In front of you, over the steel helmets of other men, you can see the flat surface of the bow’s landing ramp still held in place against the sea. Soon you are in range of the machine guns that line the beach ahead. The metallic dead sound of their bullets clangs and whines off the front of the ramp. And the coxswain shouts and the bullhorn sounds and you feel the keel of the LST grind against the rocks and sand of Normandy as the large shells from the boats in the armada behind you whuffle and moan overhead and the explosions all around increase in intensity and the bullets from the guns in the cliffs ahead and above shake the boat and the men crouch lower and yet lean, together, forward as, at last, the ramp drops down and you see the beach and the men surge forward and you step with them and you are out in the chill waters of the channel wading in towards sand already doused with death, past bodies bobbing in the surf staining the waters crimson, and then you are on the beach.

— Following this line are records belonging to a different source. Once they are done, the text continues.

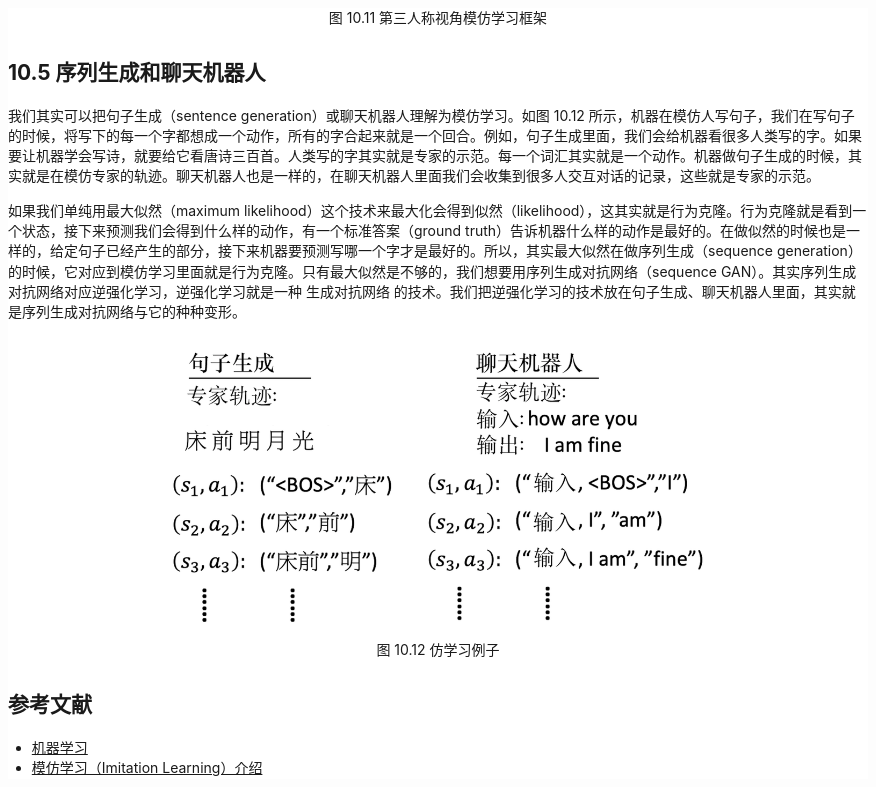 </div>
<div align=center>图 10.11 第三人称视角模仿学习框架</div>


## 10.5 序列生成和聊天机器人 

我们其实可以把句子生成（sentence generation）或聊天机器人理解为模仿学习。如图 10.12  所示，机器在模仿人写句子，我们在写句子的时候，将写下的每一个字都想成一个动作，所有的字合起来就是一个回合。例如，句子生成里面，我们会给机器看很多人类写的字。如果要让机器学会写诗，就要给它看唐诗三百首。人类写的字其实就是专家的示范。每一个词汇其实就是一个动作。机器做句子生成的时候，其实就是在模仿专家的轨迹。聊天机器人也是一样的，在聊天机器人里面我们会收集到很多人交互对话的记录，这些就是专家的示范。

如果我们单纯用最大似然（maximum likelihood）这个技术来最大化会得到似然（likelihood），这其实就是行为克隆。行为克隆就是看到一个状态，接下来预测我们会得到什么样的动作，有一个标准答案（ground truth）告诉机器什么样的动作是最好的。在做似然的时候也是一样的，给定句子已经产生的部分，接下来机器要预测写哪一个字才是最好的。所以，其实最大似然在做序列生成（sequence generation）的时候，它对应到模仿学习里面就是行为克隆。只有最大似然是不够的，我们想要用序列生成对抗网络（sequence GAN）。其实序列生成对抗网络对应逆强化学习，逆强化学习就是一种 生成对抗网络 的技术。我们把逆强化学习的技术放在句子生成、聊天机器人里面，其实就是序列生成对抗网络与它的种种变形。

<div align=center>
<img width="550" src="../img/ch11/11.15.png"/>
</div>
<div align=center>图 10.12 仿学习例子</div>

## 参考文献

* [机器学习](https://book.douban.com/subject/26708119//)
* [模仿学习（Imitation Learning）介绍](https://zhuanlan.zhihu.com/p/25688750)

It’s worse on the beach. The bullets keep probing along the sand digging holes, looking for your body, finding others that drop down like sacks of meat with their lines to heaven cut. You run forward because there’s nothing but ocean at your back and more men dying and… somehow… you reach a small sliver of shelter at the base of the cliffs. There are others there, confused and cowering and not at all ready to go back out into the storm of steel that keeps pouring down. And then someone, somewhere nearby, tells you all to press forward, to go on, to somehow get off that beach and onto the high ground behind it, and because you don’t know what else to do, you rise up and you move forward, beginning, one foot after another, to take back the continent of Europe.

If you are lucky, very lucky that day, you will walk all the way to Germany and the war will be over and you will go home to a town somewhere on the great land sea of the Midwest and you won’t talk much about this day, or any that came after it, ever. They’ll ask you, over the long decades after, “what you did in the war.” You’ll think of this day and you will never think of a good answer. That’s because you know just how lucky you were.

If you were not lucky that day you’ll lie under a white cross on a large lawn 65 long gone years later. Weak princes and fat bureaucrats will mumble platitudes and empty praises about actions they never knew and men they cannot hope to emulate. You’ll hear them, dim and far away from the caverns of your long sleep. You’ll want them to go, to leave you and the others to their deep study of eternity. Sixty-five years? Seems like a lot to the living. It’s but an inch of time. Leave us and go back to your petty lives. We march on and you, you weaklings primping and parading above us, will never know how we died or how we lived.

If we hear you at all now, your mewling only makes us ask, among ourselves, "Died for what?"

Weak princes and fat bureaucrats, be silent and be gone. We are one with the sea and the sky and the wind. We march on.

Once our eyes are opened, we cannot pretend we don't know what to do. God, who weighs our hearts and keeps our souls, knows what we know, and He holds us responsible to ACT.